Prior authorization is the main strategy used to ensure that oncologists are using the right treatment, but it might not work very well.
Payers are “trying to figure out how they can apply their current tools — the things that are used in other categories — and that’s creating some trouble,” says Kirk McConnell, a Zitter analyst. “To a certain extent, they’re trying to nail a square peg into a round hole.”
Although health plans report aggressive enforcement of prior authorization for specialty categories — most notably human growth hormones — enforcement is relatively weak for both oral cancer therapies and intravenous cancer treatments. A majority of health plans reported that fewer than 5 percent of PA requests are denied.

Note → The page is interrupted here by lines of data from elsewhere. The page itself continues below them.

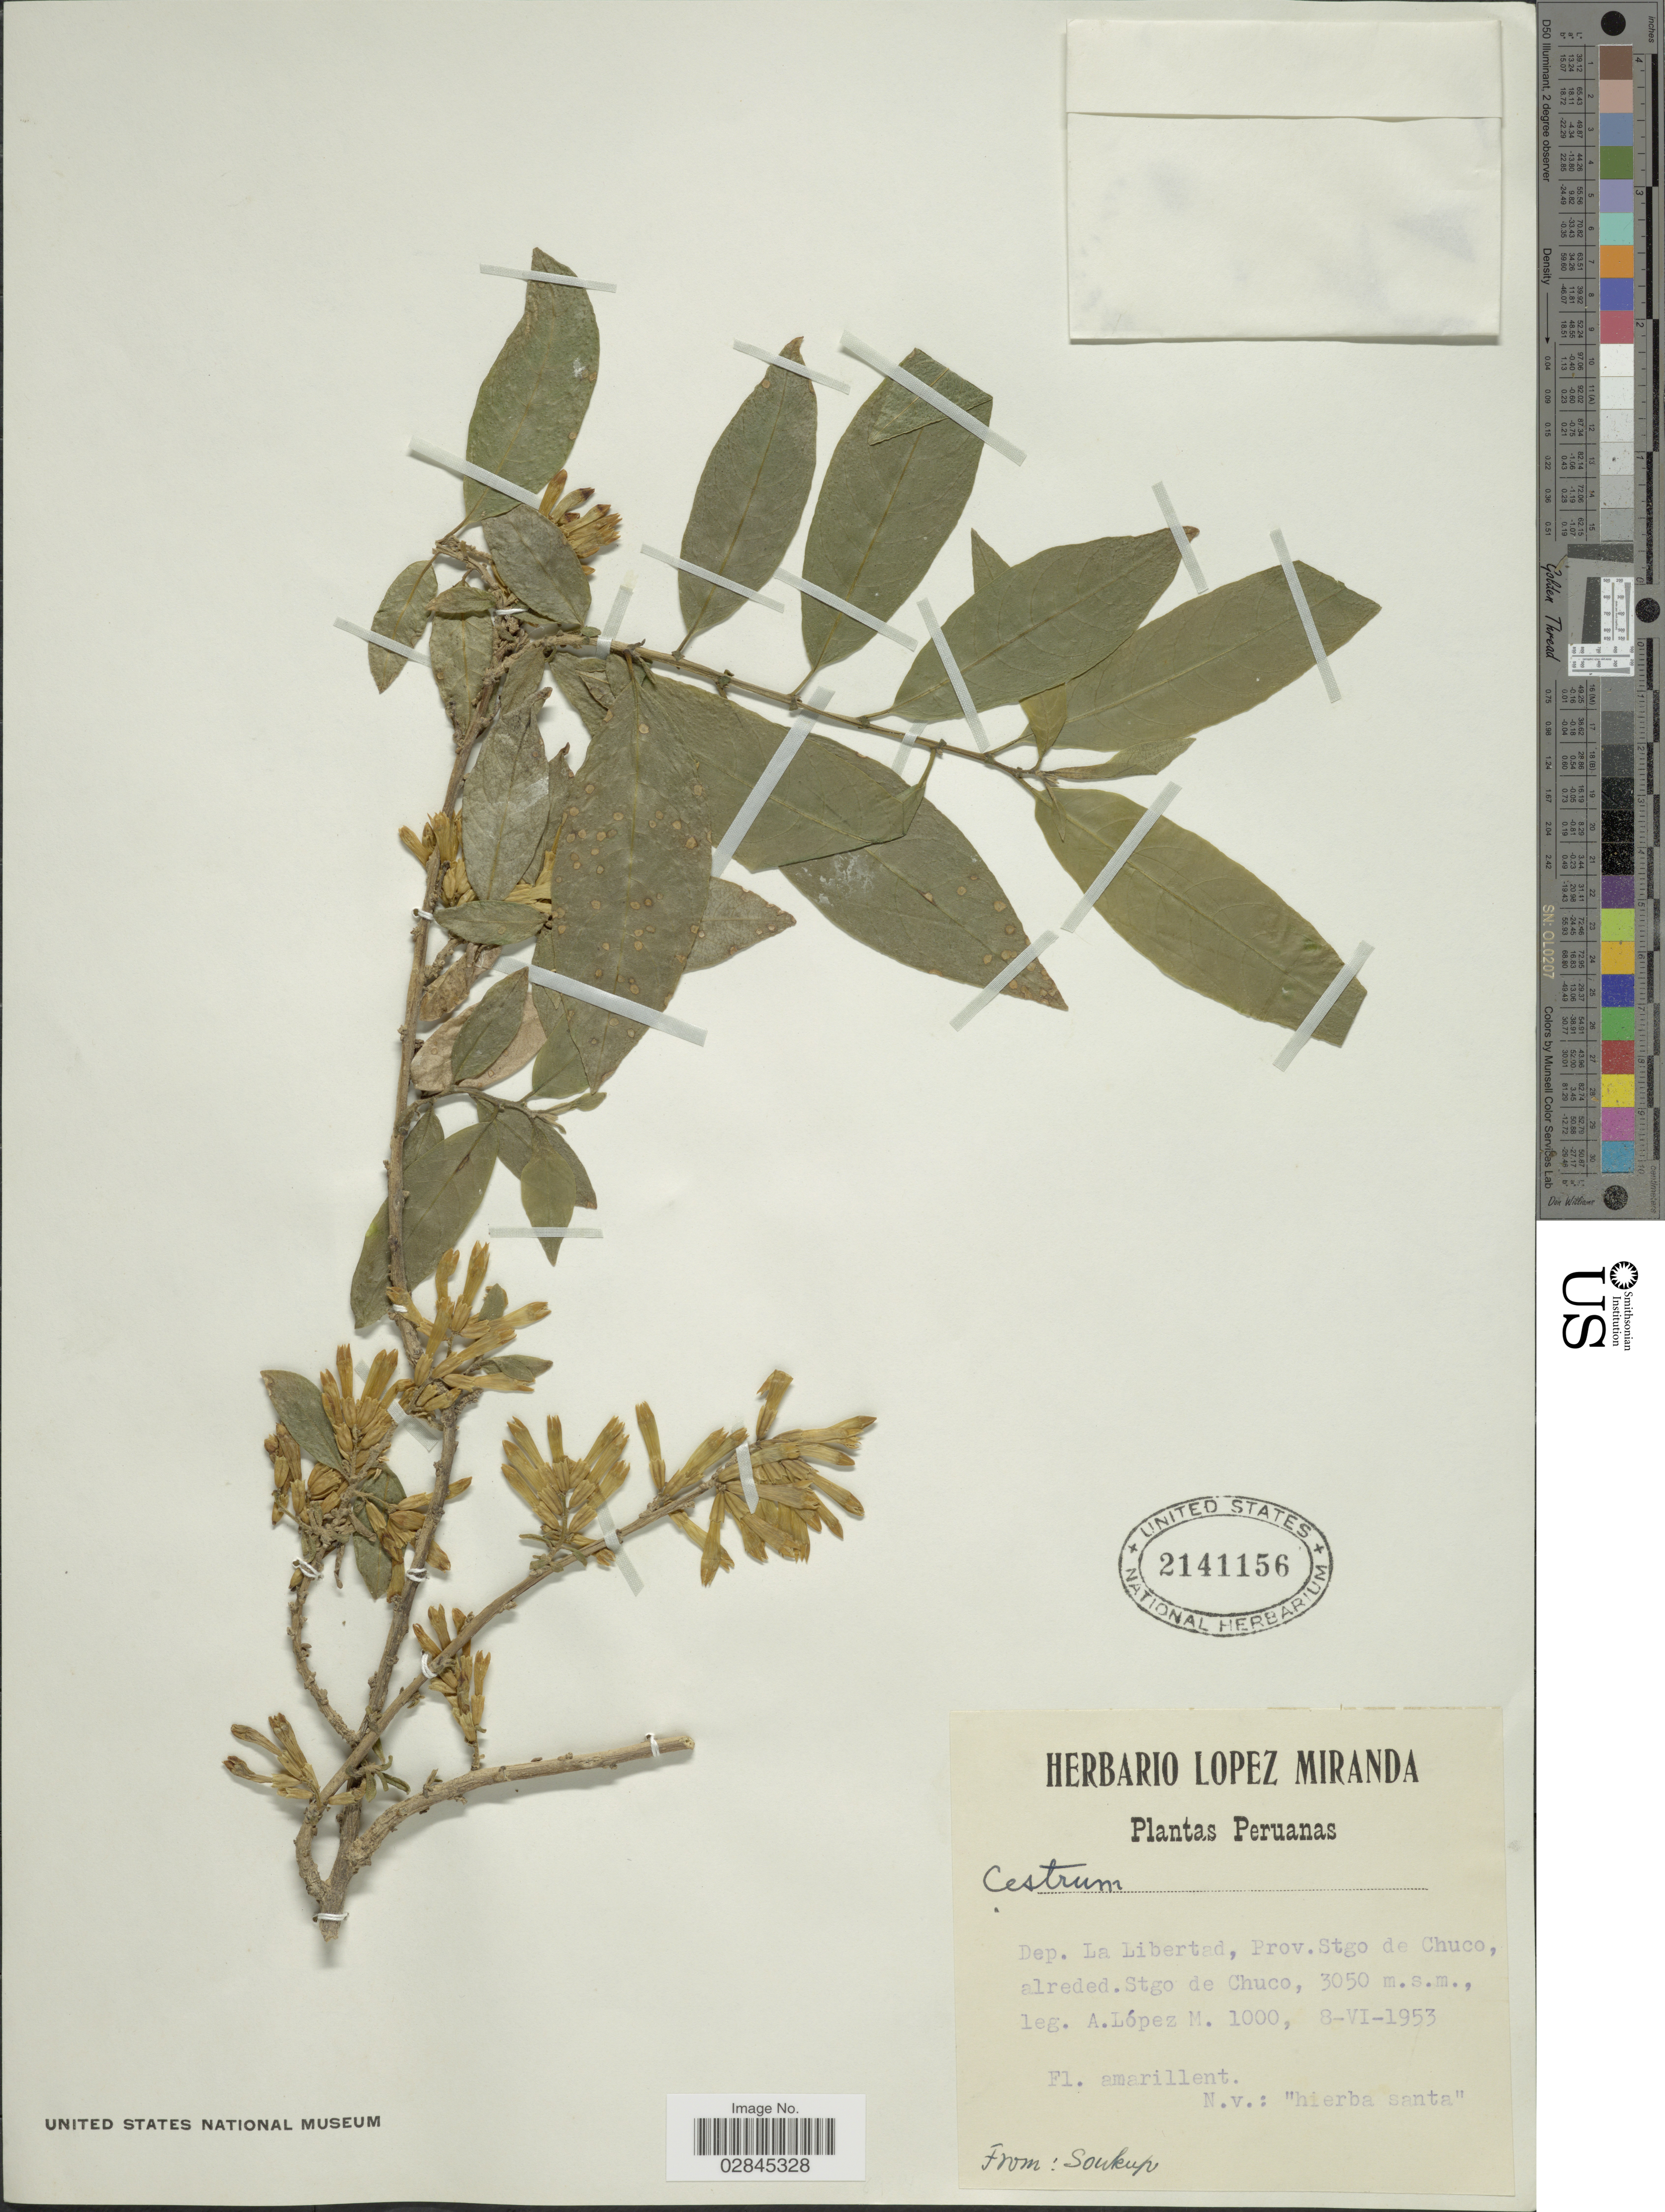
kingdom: Plantae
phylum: Tracheophyta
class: Magnoliopsida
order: Solanales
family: Solanaceae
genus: Cestrum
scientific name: Cestrum sp.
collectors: A. López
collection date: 1953-06-08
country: Peru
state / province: La Libertad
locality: Dep. La Libertad, Prov. Stgo de Chuco, alreded. Stgo de Chuco.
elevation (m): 3050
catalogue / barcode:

The second most widely used management strategy — patient cost-sharing — may be maxed out, Dautel says. Both plans and oncologists said that copayments above $100 can prompt patients to look for alternative treatments. Nearly 30 percent of oncologists surveyed said more than 20 percent of patients forego treatment because of cost-sharing requirements. “This is a tool that we have pushed as far as we can,” Dautel says.
Ironically, as their revenue has declined, oncologists have become more aggressive in collecting copayments.